Клава очнулась. «О чем это говорит Николай Матвеевич? Да, не подходит ли Алеша Звездин к роли сменного мастера плавильного пролета, вместо Семена Фомичева?.. Но почему он бросил свой подарок и не ищет его?»

— Странно! — сказала она еще раз.

— Наконец, скажешь ты мне, что такое тебе кажется странным? Случилось что-нибудь? — встревоженно проговорил Николай Матвеевич.

— Ничего, Николай Матвеевич! — постаралась бодро ответить Клава, но лицо у нее было такое расстроенное, вот-вот заплачет.

— Так ты говоришь — ничего не случилось? Ой, обманываешь, Афанасьевна! Ну, хорошо, хорошо, пусть будет так! Что же все-таки скажешь об Алеше? Подойдет он сменным?

Клава собрала всю свою выдержку и медленно сказала:

— Что я думаю об Алексее Звездине? Он очень изменился после поездки к министру…
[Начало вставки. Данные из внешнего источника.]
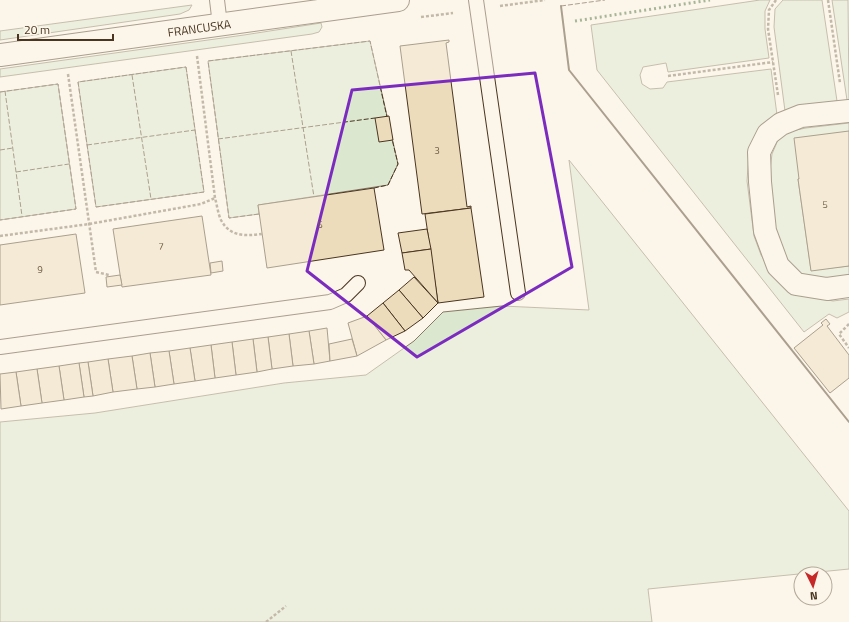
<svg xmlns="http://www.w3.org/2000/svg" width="849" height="622" font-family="'Titillium Web',sans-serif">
	<rect width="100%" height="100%" fill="#fbf6e9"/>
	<!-- green -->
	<g fill="#dce7d0" stroke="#887966">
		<path d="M760 0H770L765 11V29L769 58 668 72 666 63 643 67 640 75 642 84 650 89 663 88 667 82 771 69 777 115 749 152 747 181 754 236 761 255 776 279 803 295 833 301 849 299V312L837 318 829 314 804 332 597 70 591 25Z"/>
		<path d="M783 0H822L837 101 798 107 785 111 774 27 775 9Z"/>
		<path d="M832 0H848L849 100H847Z"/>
		<path d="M192 5 189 10 180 14 0 40V31Z"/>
		<path d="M321 23 322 27 319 32 312 34 0 77V69L244 35Z"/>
		<path d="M370 41 398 164 388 185 258 205 259 214 229 218 208 61Z"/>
		<path d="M186 67 204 192 96 207 78 82Z"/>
		<path d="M58 84 76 209 0 220V92Z"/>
		<path d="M849 123V131L798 179 811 270 849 266V276L811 280 790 267 774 228 769 178 772 154 778 140 786 132 806 128Z"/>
		<path d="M569 160 849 511V569L648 589 652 622H0V422L95 413 284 383 366 375 414 341 443 312 502 306 589 310Z"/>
	</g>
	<!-- building -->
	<g fill="#ecdcbc" stroke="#4a3520">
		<path d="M449 40V42L446 43 455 112 467 207 471 206V208L422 214 400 46Z"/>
		<path d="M389 116 393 140 379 142 375 118Z"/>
		<path d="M849 131V266L811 271 798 179H799L794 138Z"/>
		<path d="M374 188 384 250 267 268 258 205Z"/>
		<path d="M471 208 484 297 438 303 425 214Z"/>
		<path d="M202 216 211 275 122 287 113 229Z"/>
		<path d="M427 229 431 249 402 253 398 233Z"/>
		<path d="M76 234 85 293 0 305V245Z"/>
		<path d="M431 249 438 303 409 270H405L402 253Z"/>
		<path d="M222 261 223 271 211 273 210 263Z"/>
		<path d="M120 275 122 285 107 287 106 277Z"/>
		<path d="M414 277 438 303 423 318 399 290Z"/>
		<path d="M399 290 423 318 405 331 383 303Z"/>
		<path d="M383 303 405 331 386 340 367 316Z"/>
		<path d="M367 316 386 340 357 356 348 323Z"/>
		<path d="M826 319 830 324 827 326 849 355V378L830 393 794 348 823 325 821 323Z"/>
		<path d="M327 328 330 361 314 364 309 331Z"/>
		<path d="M309 331 314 364 293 366 289 334Z"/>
		<path d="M289 334 293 366 272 369 268 337Z"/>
		<path d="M268 337 272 369 257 372 253 339Z"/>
		<path d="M253 339 257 372 236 375 232 342Z"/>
		<path d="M352 339 357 356 330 361 329 344Z"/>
		<path d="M232 342 236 375 215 378 211 345Z"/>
		<path d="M211 345 215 378 195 381 190 348Z"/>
		<path d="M190 348 195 381 174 384 169 351Z"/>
		<path d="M169 351 174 384 155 387 150 353Z"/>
		<path d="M150 353 155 387 137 389 132 356Z"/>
		<path d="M132 356 137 389 113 392 108 359Z"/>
		<path d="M108 359 113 392 93 396 88 362Z"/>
		<path d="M88 362 93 396 84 397 79 363Z"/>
		<path d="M79 363 84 397 64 400 59 366Z"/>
		<path d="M59 366 64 400 42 403 37 369Z"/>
		<path d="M37 369 42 403 21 406 16 372Z"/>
		<path d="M16 372 21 406 1 409 0 374Z"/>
	</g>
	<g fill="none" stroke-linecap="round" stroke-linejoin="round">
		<defs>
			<g id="lane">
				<path d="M217 0 220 25"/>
				<path d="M476 0 518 293"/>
				<path d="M0 347 330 302 346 295 358 283"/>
			</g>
			<g id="street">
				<path id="s1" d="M0 55 398 0"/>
				<path d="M849 111 801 116 781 124 768 134 759 152 760 182 765 231 778 266 796 284 827 289 849 286"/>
			</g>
		</defs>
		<!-- lane casing -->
		<use href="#lane" stroke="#4a3520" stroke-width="16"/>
		<!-- street casing -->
		<use href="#street" stroke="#4a3520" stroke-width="24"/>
		<!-- path -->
		<g stroke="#7f6f5c" stroke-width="2.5" stroke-dasharray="3 2" stroke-linecap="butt">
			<path d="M776 0 769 10 768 29 778 95"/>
			<path d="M828 0 840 83"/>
			<path d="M500 6 545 0"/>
			<path d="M421 17 453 13"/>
			<path d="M197 56 215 198C217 205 218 214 221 220 230 237 245 236 262 234"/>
			<path d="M68 74 96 272 109 275"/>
			<path d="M668 76 773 62"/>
			<path d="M0 236 89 224 201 204 215 198"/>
			<path d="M849 324 839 334 849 348"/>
			<path d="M266 622 286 606"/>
		</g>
		<!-- lane -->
		<use href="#lane" stroke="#fbf6e9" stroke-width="14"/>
		<!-- street -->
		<use href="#street" stroke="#fbf6e9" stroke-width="22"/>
		<!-- hedge -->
		<path stroke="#436837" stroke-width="3" stroke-dasharray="2 3" stroke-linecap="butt" d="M575 21 710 0"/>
		<!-- fence -->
		<g stroke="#4a3520" stroke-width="1" stroke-dasharray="5 2" stroke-linecap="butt">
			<path d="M561 6 605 0"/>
			<path d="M291 51 314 197"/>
			<path d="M186 67 204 192 96 207 78 82Z"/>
			<path d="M132 75 151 199"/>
			<path d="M5 91 22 216"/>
			<path d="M0 92 58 84 76 209 0 220"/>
			<path d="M218 139 375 118"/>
			<path d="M87 145 195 130"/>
			<path d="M0 150 13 148"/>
			<path d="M16 172 69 164"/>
			<path d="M374 188 388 185 398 164 392 139"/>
			<path d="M259 214 229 218 208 61 370 41 387 117"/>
		</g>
		<!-- wall -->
		<path stroke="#4a3520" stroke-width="2" d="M561 6 569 70 849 422"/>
	</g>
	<!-- marked area -->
	<path d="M0 0H849V622H0ZM535 73 572 267 417 357 307 271 352 90Z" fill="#fbf6e9" fill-opacity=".55" fill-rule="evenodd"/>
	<path fill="none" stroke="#7b2cbf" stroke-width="3" stroke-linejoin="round" d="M535 73 572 267 417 357 307 271 352 90Z"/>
	<g text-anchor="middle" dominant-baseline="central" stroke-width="3" stroke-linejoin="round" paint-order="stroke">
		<!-- number labels -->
		<g font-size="10" fill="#725f47">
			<text x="437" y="150">3</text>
			<text x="825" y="204">5</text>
			<text x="320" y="224">5</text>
			<text x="161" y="246">7</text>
			<text x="40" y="269">9</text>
		</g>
		<!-- street labels -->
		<g font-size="12" fill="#4a3520" stroke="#fbf6e9">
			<text stroke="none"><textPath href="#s1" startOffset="201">FRANCUSKA</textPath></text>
		</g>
	</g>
	<!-- north arrow -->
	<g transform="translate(813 586) rotate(175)"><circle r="19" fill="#fbf6e9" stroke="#b4a999"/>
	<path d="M0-3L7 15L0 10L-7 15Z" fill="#c62828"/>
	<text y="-6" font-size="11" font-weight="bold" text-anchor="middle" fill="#4a3520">N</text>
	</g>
	<!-- scale -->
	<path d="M18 34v6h95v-6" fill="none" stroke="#4a3520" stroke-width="2"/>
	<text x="24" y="34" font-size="12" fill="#4a3520" stroke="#fbf6e9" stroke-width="3" paint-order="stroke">20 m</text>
</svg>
Николай Матвеевич подумал.

— Ничего не нахожу. Хотя кое-что понятно: мечта у него теперь большая. Алеша задумался над кокильным литьем. В Москве ему министр подсказал. Очень большое дело, Афанасьевна, и партбюро решило поручить его Алеше.

— Вот видите! А мне он ничего не сказал…

— Откровенно сказать, тут я виноват. Мы с ним уговорились, что не будем вести разговоров, пока не установим кокильную машину — зачем попусту трезвонить? Придет время — скажем всему заводу: давайте осваивать машину, переходить на кокильное литье.
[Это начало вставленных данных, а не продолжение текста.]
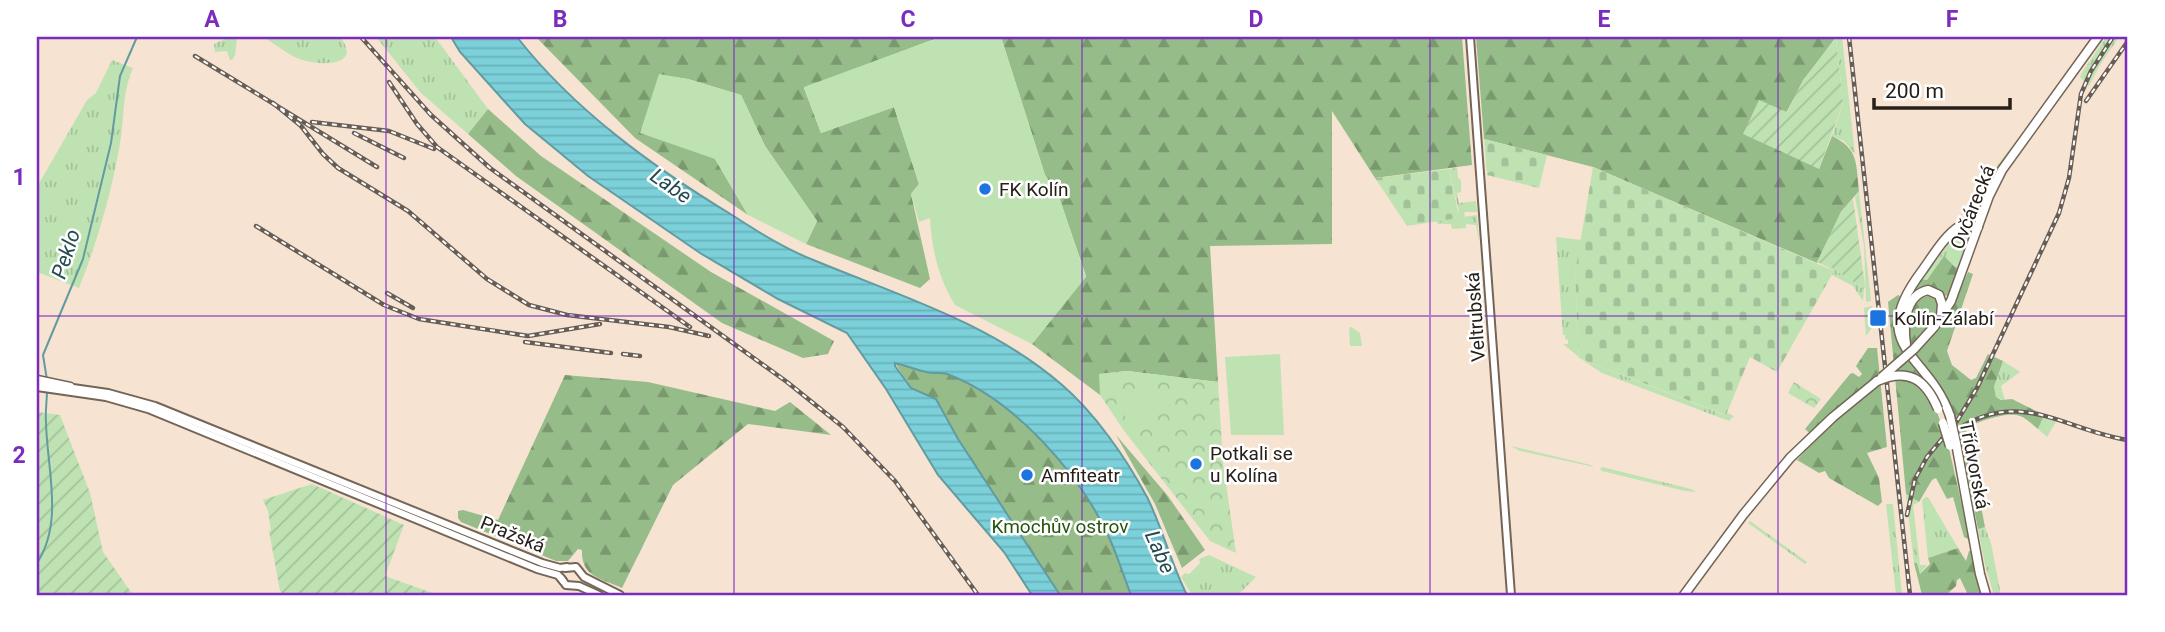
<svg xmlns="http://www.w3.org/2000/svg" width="2165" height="632" viewBox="0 0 2165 632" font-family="Roboto,sans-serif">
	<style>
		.grass { fill: url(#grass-tufts) }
		.forest { fill: url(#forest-firs) }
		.cemetery { fill: url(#cemetery-stones) }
		.park { fill: url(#park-crowns) }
		.garden { fill: url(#garden-furrows) }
		.pitch { fill: #bfe2b3 }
		.water { fill: url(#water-rules); stroke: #629ba0; stroke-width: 2 }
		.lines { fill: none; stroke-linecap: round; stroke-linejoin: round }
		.stream { stroke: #629ba0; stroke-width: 2 }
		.minor-casing { stroke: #756557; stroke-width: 10 }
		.major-casing { stroke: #756557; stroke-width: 11 }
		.minor { stroke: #fff; stroke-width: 6 }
		.major { stroke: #fff; stroke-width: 8 }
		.rail-casing { stroke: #685d54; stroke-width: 4.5 }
		.rail { stroke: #fff; stroke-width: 2; stroke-dasharray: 5; stroke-linecap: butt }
		.major-bridge-casing { stroke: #756557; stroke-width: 11; stroke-linecap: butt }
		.major-bridge { stroke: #fff; stroke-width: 8 }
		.grid { fill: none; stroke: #7b2cbf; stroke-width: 2; stroke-opacity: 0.55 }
		.poi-dot { fill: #1c74de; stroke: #fff; stroke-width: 2.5 }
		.labels { text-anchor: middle; stroke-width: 5; stroke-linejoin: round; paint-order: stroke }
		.poi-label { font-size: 19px; fill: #27201a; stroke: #fff; text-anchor: start }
		.street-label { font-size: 19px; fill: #27201a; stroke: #fff }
		.park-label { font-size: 19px; fill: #25550c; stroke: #fff }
		.water-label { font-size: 21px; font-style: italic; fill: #244b50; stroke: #fff }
		.neatline { fill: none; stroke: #7b2cbf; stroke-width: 2.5 }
		.grid-label { font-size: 23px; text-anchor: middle; font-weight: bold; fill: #7b2cbf }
	</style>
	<defs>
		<pattern id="grass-tufts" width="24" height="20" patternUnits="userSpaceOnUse" patternTransform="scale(1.75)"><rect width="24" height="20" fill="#bfe2b3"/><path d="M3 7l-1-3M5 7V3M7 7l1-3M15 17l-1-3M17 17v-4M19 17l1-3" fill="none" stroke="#a4c299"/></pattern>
		<pattern id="forest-firs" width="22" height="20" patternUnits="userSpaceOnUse" patternTransform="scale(1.75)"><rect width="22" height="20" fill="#96bd89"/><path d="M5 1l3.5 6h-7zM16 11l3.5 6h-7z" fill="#7a996f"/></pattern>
		<pattern id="cemetery-stones" width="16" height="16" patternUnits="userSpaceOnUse" patternTransform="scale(1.75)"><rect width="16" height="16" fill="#bfe2b3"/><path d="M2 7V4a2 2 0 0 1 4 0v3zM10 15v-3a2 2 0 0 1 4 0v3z" fill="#a4c299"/></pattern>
		<pattern id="park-crowns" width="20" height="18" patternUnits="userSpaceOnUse" patternTransform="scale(1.75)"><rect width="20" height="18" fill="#bfe2b3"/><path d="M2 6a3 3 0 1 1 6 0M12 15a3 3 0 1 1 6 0" fill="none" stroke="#a4c299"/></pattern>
		<pattern id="garden-furrows" width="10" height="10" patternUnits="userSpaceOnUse" patternTransform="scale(1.75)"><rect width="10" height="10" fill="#bfe2b3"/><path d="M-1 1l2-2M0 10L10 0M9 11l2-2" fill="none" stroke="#a4c299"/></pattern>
		<pattern id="water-rules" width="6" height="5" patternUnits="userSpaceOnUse" patternTransform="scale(1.75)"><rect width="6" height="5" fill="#7bd0da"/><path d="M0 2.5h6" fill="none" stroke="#6ab2ba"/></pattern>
	</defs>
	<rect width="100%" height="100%" fill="#f6e3d2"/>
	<!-- grass -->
	<g class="grass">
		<path d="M229 37H236L237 39 235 55 232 60H230L227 51 215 52 214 44Z"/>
		<path d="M263 37H340C363 66 322 66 302 60 289 56 276 44 263 37Z"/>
		<path d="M376 37H435L488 109 468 134 421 93Z"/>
		<path d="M1836 37H1842L1855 154 1844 141 1832 136 1843 103Z"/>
		<path d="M2106 37H2119L2100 65 2089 86 2080 77 2081 74Z"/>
		<path d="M112 60 133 68C123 90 124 113 121 137 113 188 98 240 79 288L37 272V187L87 100 96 93Z"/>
		<path d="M2011 147 1976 215 1973 218 1969 217 1982 202 1987 190 1983 187 1960 217 1963 219H1958Z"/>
		<path d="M1457 168 1458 178 1461 180V192L1457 193 1459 203 1476 201 1477 212H1459L1449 169Z"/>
		<path d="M1859 191 1871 301 1866 302 1864 246 1855 197Z"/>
		<path d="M1477 215 1479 242 1476 225 1466 224V228L1452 229 1451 224H1438L1437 221Z"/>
		<path d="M1955 235 1968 239 1961 268 1955 267 1944 257 1927 280 1922 279Z"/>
		<path d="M1556 237 1581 240 1575 273 1579 357 1563 344H1568V340L1565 339V335H1563Z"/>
		<path d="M1817 262 1834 269 1864 289 1863 301 1853 286 1832 275 1833 270Z"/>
		<path d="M1872 306 1874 325 1866 336 1864 308Z"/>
		<path d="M1351 327 1360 333 1362 346H1350L1349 328Z"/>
		<path d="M1581 359 1725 415 1727 413 1734 416 1729 421 1713 415 1602 373Z"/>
		<path d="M2003 361 2020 372 2001 386 2005 401 1996 397 1994 388Z"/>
		<path d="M2043 416 2057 420 2047 437 2038 429Z"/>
		<path d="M1511 446 1591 465 1594 467 1520 451Z"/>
		<path d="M1602 467 1691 489 1697 492 1685 491 1602 471 1600 469Z"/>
		<path d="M1906 494 1919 502 1913 505 1920 565H1927L1920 574 1917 563H1914Z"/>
		<path d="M1926 497H1928L1958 548 1928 558 1922 500Z"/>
		<path d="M1886 504H1893L1902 595H1896Z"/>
		<path d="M1750 521 1807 562 1805 564 1748 523Z"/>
		<path d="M1985 527 1991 543 2001 595H1994L1985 565 1978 529Z"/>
		<path d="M1209 555 1256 577 1238 595H1192L1181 577 1185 573 1189 574 1200 563 1199 559Z"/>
	</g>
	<!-- forest -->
	<g class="forest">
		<path d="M536 37H940L804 88 821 133 894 107 919 184 911 194 930 279 920 288 806 244 817 221 765 146 741 95 688 79 659 75 715 159 748 215 635 138Z"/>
		<path d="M1001 37H1462L1472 165 1375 178 1332 111V244L1210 246 1218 382 1127 371 1100 374V395L1032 344 1086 276 1058 194 1045 175Z"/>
		<path d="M1476 37H1836L1803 81 1786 113 1819 169 1832 136C1859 149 1856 164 1859 191L1841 212 1817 263 1593 167 1484 139Z"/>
		<path d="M488 109 541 156 711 272 834 341 828 354 803 358 722 323 516 176 468 134Z"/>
		<path d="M1944 256 1955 267 1961 268 1950 295 1944 296 1933 289 1913 295 1909 294 1922 279 1927 280Z"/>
		<path d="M1968 272 1973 274 1947 351 1952 365 1971 380 1976 378 1988 354 2003 361 1994 387 1996 397 2001 400 2012 399 2044 415 2038 429C2033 425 2026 418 2020 416 2007 411 1977 422 1966 428L1985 527 1978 529 1960 438 1948 444 1970 540 1964 537 1953 497 1947 499 1936 478 1932 480 1919 502 1906 494 1888 302 1898 295 1900 296 1896 309V333L1899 345 1925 380 1941 423 1954 415 1948 401 1909 344C1905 326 1908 303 1927 294L1936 297C1944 312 1929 326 1919 337L1924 343 1951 310Z"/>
		<path d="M1868 348H1877L1887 447 1867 453 1879 478 1882 502 1878 506 1829 478 1825 471 1819 473 1797 460 1816 439 1805 429 1850 374 1853 373 1859 377 1862 374 1856 366Z"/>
		<path d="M895 363C905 364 915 369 926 372 933 374 940 372 947 374 1013 398 1078 472 1108 535 1117 554 1123 575 1131 595H1060L958 439 936 399 911 388Z"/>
		<path d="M565 375 648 382 775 411 790 402 831 435 748 424 673 485 622 588C601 578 581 577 582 550L578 549 568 561H556L461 522 458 518V511L463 510 498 520Z"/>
		<path d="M1116 435 1168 496 1205 550 1182 568 1155 504Z"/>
		<path d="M1958 548 1966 561 1969 551 1972 550 1984 595H1968L1960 578 1957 580 1956 586 1946 595H1922L1914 563H1917L1920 574 1930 564 1928 558Z"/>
	</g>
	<!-- cemetery -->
	<g class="cemetery">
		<path d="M1484 139 1547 155 1539 188 1487 175Z"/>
		<path d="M1593 167 1834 271 1777 372 1750 357 1726 415 1579 358 1575 273Z"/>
		<path d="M1449 169 1458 212 1464 211 1465 217 1407 226 1375 178Z"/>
	</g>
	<!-- park -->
	<g class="park">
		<path d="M1127 371 1218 382 1223 463 1236 553 1210 541 1125 432 1100 395 1099 374Z"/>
		<path d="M1794 382 1821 399 1814 408 1788 393Z"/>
	</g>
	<!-- garden -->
	<g class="garden">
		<path d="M1836 38 1843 103 1819 169 1743 134 1759 100 1787 112 1803 80Z"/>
		<path d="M1853 199 1865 285 1864 289 1834 269 1817 262 1841 212Z"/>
		<path d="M37 412 60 415 90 493 103 552 133 595H37Z"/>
		<path d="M312 484 404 525 385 576 438 595H284L280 591 269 531 271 530 268 511 263 500Z"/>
	</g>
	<!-- pitch -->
	<g class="pitch">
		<path d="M940 37H1001L1045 175 1058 194 1086 277 1032 344 955 305C938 277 932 250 930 218L919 222 911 194 919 184 894 107 821 133 804 87Z"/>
		<path d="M659 74 688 79 741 95 765 146 817 221 806 244 748 215 715 159 640 133Z"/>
		<path d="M1280 354 1284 435H1231L1225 357Z"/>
		<path d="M1143 390H1154L1155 414 1144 415 1145 428 1126 429 1125 413H1117L1116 394 1143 392Z"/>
	</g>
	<!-- water -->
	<path class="water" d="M451 37H517C574 110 653 167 732 215 757 231 783 248 811 259 897 295 989 322 1061 384 1095 413 1126 458 1147 497 1163 529 1171 564 1187 595H1131C1123 575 1117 554 1108 535 1078 472 1014 399 947 374 941 372 933 374 926 372 916 370 905 365 895 363V366L911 388 936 399 958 439 1060 595H1032L1004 552 938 475 886 389 847 333 778 299 700 253 588 176 525 124 460 52Z"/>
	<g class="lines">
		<!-- stream -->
		<g class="stream">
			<path d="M47 380 43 355 83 259 111 143 120 76 137 37"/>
			<path d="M37 563C64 522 47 469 46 423 45 412 47 401 47 390"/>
		</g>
		<!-- minor casing -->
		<g class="minor-casing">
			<g id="minor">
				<path d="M1470 37 1511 595"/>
				<path d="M37 387 106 397 148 409 537 569 558 575 563 581"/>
				<path d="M66 387 108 393 155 406 542 563 560 568 567 567"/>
				<path d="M565 568 576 567 584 577 620 595"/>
				<path d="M561 578 566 585 579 586 599 595"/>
			</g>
		</g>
		<!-- major casing -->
		<g class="major-casing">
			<g id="major">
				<path d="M1934 327 1951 301 1989 196 2002 170 2098 37"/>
				<path d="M1906 344C1903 325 1905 295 1928 290L1939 295 1942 304 1941 316"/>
				<path d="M37 380 70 387"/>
				<path d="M1950 416C1928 352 1864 348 1922 271 1933 256 1944 236 1960 226L1978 227"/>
				<path d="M1956 443 1980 574 1986 595"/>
				<path d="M1684 595 1743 515 1790 458 1833 417 1877 381"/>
			</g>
		</g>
		<!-- minor -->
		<use href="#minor" class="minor"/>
		<!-- major -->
		<use href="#major" class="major"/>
		<!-- rail casing -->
		<g class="rail-casing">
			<g id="rail">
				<path d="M361 37 431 115 490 168 787 382 843 427 895 481 978 595"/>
				<path d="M1849 37 1910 595"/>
				<path d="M195 56 377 167"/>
				<path d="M389 82 417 124 437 147 690 327"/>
				<path d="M2086 101 2128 41"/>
				<path d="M273 103 301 126 323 154 338 168 408 211 487 279 529 305 567 315 669 327 709 336"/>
				<path d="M312 122 389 131 434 149"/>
				<path d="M354 133 404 158"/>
				<path d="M256 226 384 305 419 319 528 336 600 324"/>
				<path d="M387 293 413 308"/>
				<path d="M525 342 611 353"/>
				<path d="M623 354 640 356"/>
				<path d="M1953 432C2020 386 2063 430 2128 440"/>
				<path d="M1907 515 1915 479 1927 457 1957 421 1977 388 2059 213 2069 178 2081 94 2091 71 2113 37"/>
			</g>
		</g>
		<!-- rail -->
		<use href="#rail" class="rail"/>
		<!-- major-bridge casing -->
		<g class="major-bridge-casing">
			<g id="major-bridge">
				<path d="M1882 377 1914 349 1934 327"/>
				<path d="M1877 381C1909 367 1926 380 1938 409"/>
				<path d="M1950 416 1956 443"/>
				<path d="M1943 423 1950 446"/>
			</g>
		</g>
		<!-- major-bridge -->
		<use href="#major-bridge" class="major-bridge"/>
	</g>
	<!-- grid -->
	<path class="grid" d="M386 37V595M734 37V595M1082 37V595M1430 37V595M1778 37V595M37 316H2128"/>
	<!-- markers -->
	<g class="poi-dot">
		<circle cx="985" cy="189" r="7"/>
		<rect x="1869" y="309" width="18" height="18" rx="3.5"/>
		<circle cx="1196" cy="464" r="7"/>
		<circle cx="1027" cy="475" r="7"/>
	</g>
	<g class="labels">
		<!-- poi labels -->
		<g class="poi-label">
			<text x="999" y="196">FK Kolín</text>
			<text x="1894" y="325">Kolín-Zálabí</text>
			<text x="1210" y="460">Potkali se<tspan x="1210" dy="22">u Kolína</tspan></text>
			<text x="1041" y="482">Amfiteatr</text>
		</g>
		<!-- street labels -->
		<g class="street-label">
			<text transform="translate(1972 207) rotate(-68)" y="7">Ovčárecká</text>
			<text transform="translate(1475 317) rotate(-94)" y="7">Veltrubská</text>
			<text transform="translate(1975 465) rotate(79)" y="7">Třídvorská</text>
			<text transform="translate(513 534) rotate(22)" y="7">Pražská</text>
		</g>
		<!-- park labels -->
		<g class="park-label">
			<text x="1060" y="533">Kmochův ostrov</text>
		</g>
		<!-- water labels -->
		<g class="water-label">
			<text transform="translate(671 186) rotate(35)" y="7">Labe</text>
			<text transform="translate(66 254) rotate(-72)" y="7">Peklo</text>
			<text transform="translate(1160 552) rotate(66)" y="7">Labe</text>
		</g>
	</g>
	<!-- border -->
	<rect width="2165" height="632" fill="none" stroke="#ffffff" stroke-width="77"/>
	<!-- scale -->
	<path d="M1874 98v10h136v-10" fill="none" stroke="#27201a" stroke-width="3.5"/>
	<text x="1885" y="98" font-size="21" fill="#27201a" stroke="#ffffff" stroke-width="5" paint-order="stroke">200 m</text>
	<rect x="38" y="38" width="2088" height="556" class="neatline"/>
	<g class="grid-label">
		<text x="212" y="27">A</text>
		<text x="560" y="27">B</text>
		<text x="908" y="27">C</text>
		<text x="1256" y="27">D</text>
		<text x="1604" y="27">E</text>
		<text x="1952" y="27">F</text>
		<text x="19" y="185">1</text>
		<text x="19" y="463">2</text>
	</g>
</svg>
Клава не отводила глаз от шелковых складок. И чем больше она смотрела на отрез, тем горше и обидней ей становилось от всей этой непонятной и странной истории. Она встала.

— Николай Матвеевич, я пойду.

— Что такое?

— Я пойду. Не могу я больше!

И она быстро, почти бегом, выбежала из партбюро.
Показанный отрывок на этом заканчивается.